Due Figli in Quattro Mesi: La storia di Pierre Cavini

"Il mio cuore oggi è perfetto. Perché con Dio, nel bene e nel male, siamo sempre bene." — Pier Cavini Pier nasce in Belgio nel 1953. Suo padre lavora dodici ore al giorno nelle miniere di carbone. Sua madre è cardiopatica, i medici le hanno detto che non avrebbe dovuto partorire. Lei ha risposto che confidava in Dio. Pier nasce due mesi prima del tempo, in incubatrice. Sua madre resta sette giorni in coma. Cresce così, come può. Mezzo alla strada — lo dice lui. Ballottato tra vicini e zie quando sua madre torna in ospedale. Una stanza per tre, la stufa di carbone, quattro ore di tram per andare in chiesa a Liegi anche con un metro di neve. Poi gli anni del benessere, della Mercedes a vent'anni, dell'allontanamento silenzioso dalla chiesa.
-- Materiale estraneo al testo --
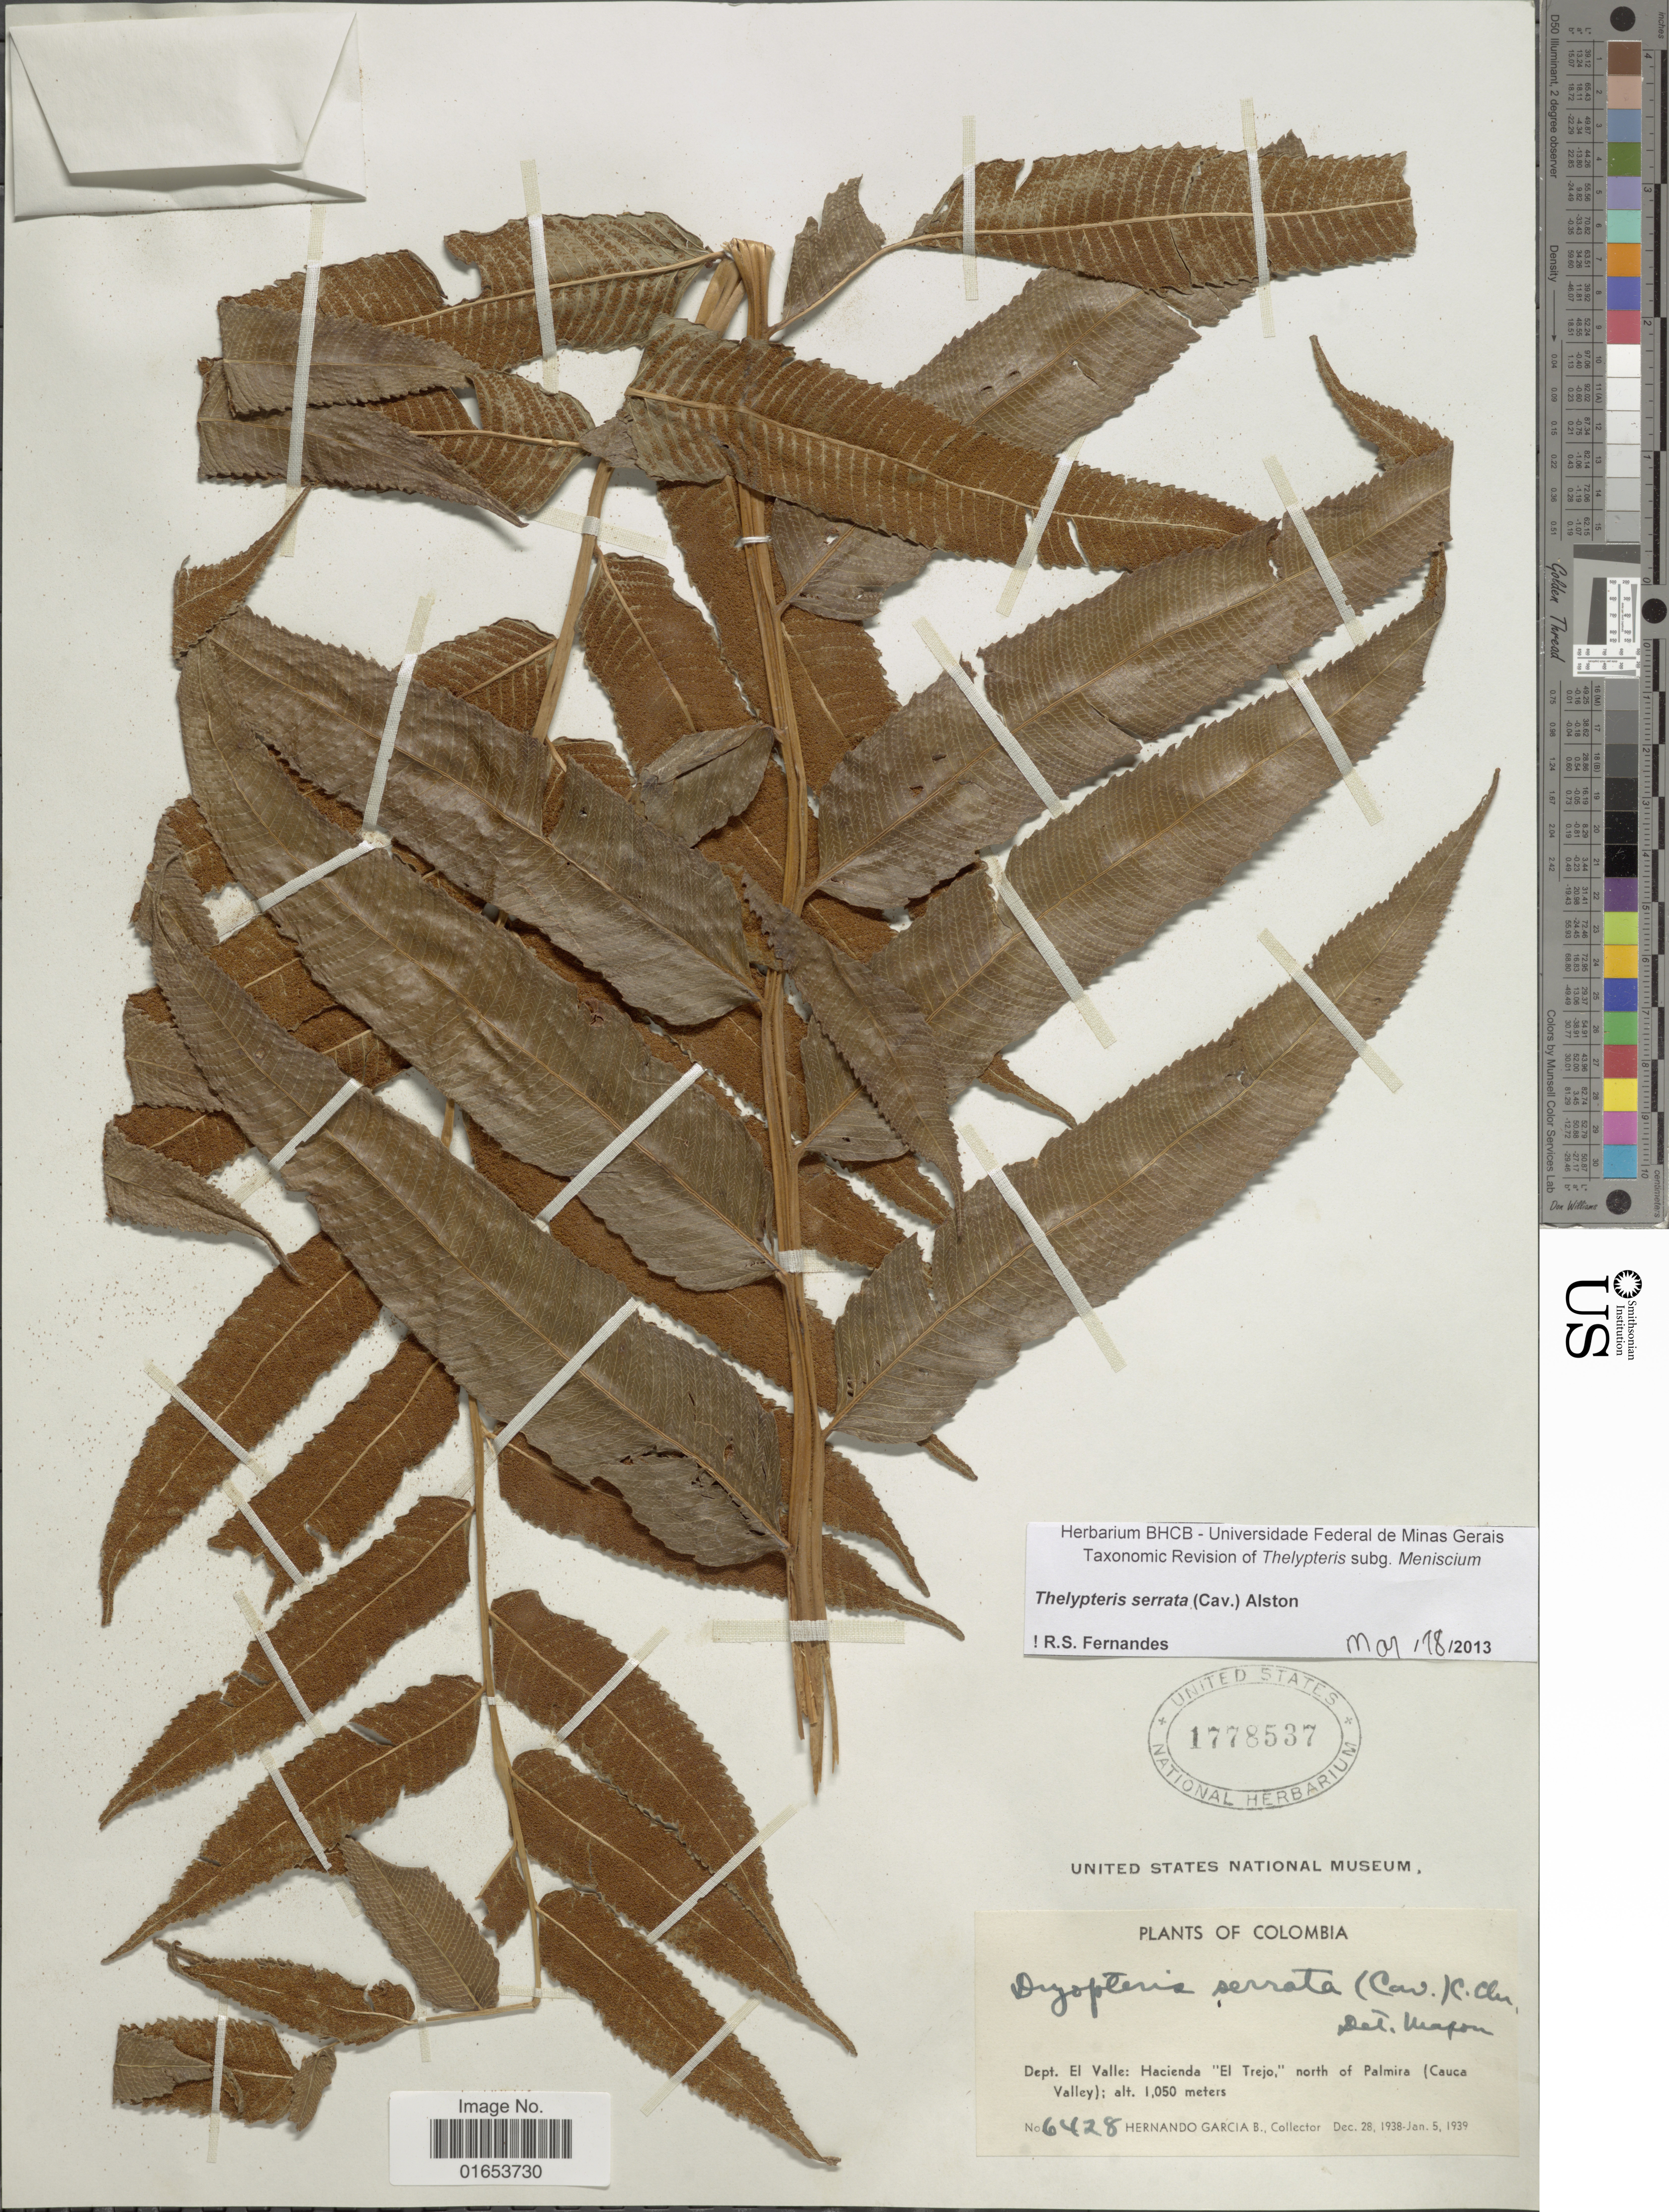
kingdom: Plantae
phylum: Tracheophyta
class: Polypodiopsida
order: Polypodiales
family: Thelypteridaceae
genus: Meniscium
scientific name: Meniscium serratum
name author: Cav.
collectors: H. García Barriga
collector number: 6428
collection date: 1938-12-28/1939-01-05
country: Colombia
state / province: Valle del Cauca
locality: Dept. El Valle: Hacienda "El Trejo," north of Palmira (Cauca Valley)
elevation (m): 1050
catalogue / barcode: US 1778537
Poi un raduno a Saarbrücken nel 1971 dove qualcosa si rompe. Poi un matrimonio tardivo a trentotto anni con Carmela, e sei anni di sterilità. Poi arriva la sera in cui un predicatore africano dice in chiesa: "Mi sento da parte del Signore di pregare per le sterili." Sei coppie si alzano. Sei coppie, nello spazio di una settimana, restano incinte. Tra loro Carmela. Ma c'è anche un'altra storia. Pier e Carmela, prima di sapere della gravidanza, avevano fatto domanda d'adozione. E nel pieno del settimo mese di Carmela, una telefonata da Mosca: "Abbiamo un bambino per voi. Dovete partire domani." Carmela non può volare. Pier parte da solo. Arriva a Tomsk, Siberia. Meno cinquanta gradi. Un orfanotrofio. Davanti a lui un bambino di cinque anni e mezzo che non parla né italiano né inglese né francese. Solo russo. Quella prima notte, in un appartamento di Tomsk, il bambino lo guarda e lo chiama papà. In ottantadue minuti, Pier racconta tutto. La conversione tardiva. Il pianto da solo in Siberia. "Eravamo io e Dio." Le due paternità nello stesso anno — l'adottivo e il naturale, a quattro mesi di distanza. Il giorno in cui, durante una partita di calcio al campeggio, gli si stacca il tendine d'Achille — e mentre duecento bambini pregano, il tendine si rimette da solo. Il primo tumore di Carmela. Il secondo. E ora il terzo. E l'eredità che vuole lasciare: una sola. "Sono invalido al 100%. Sedici pillole al giorno. Settantatré anni. Mia moglie attraversa il terzo tumore. E io dico al Signore: schiaffeggiami ogni giorno. Perché quando sono debole, sono forte."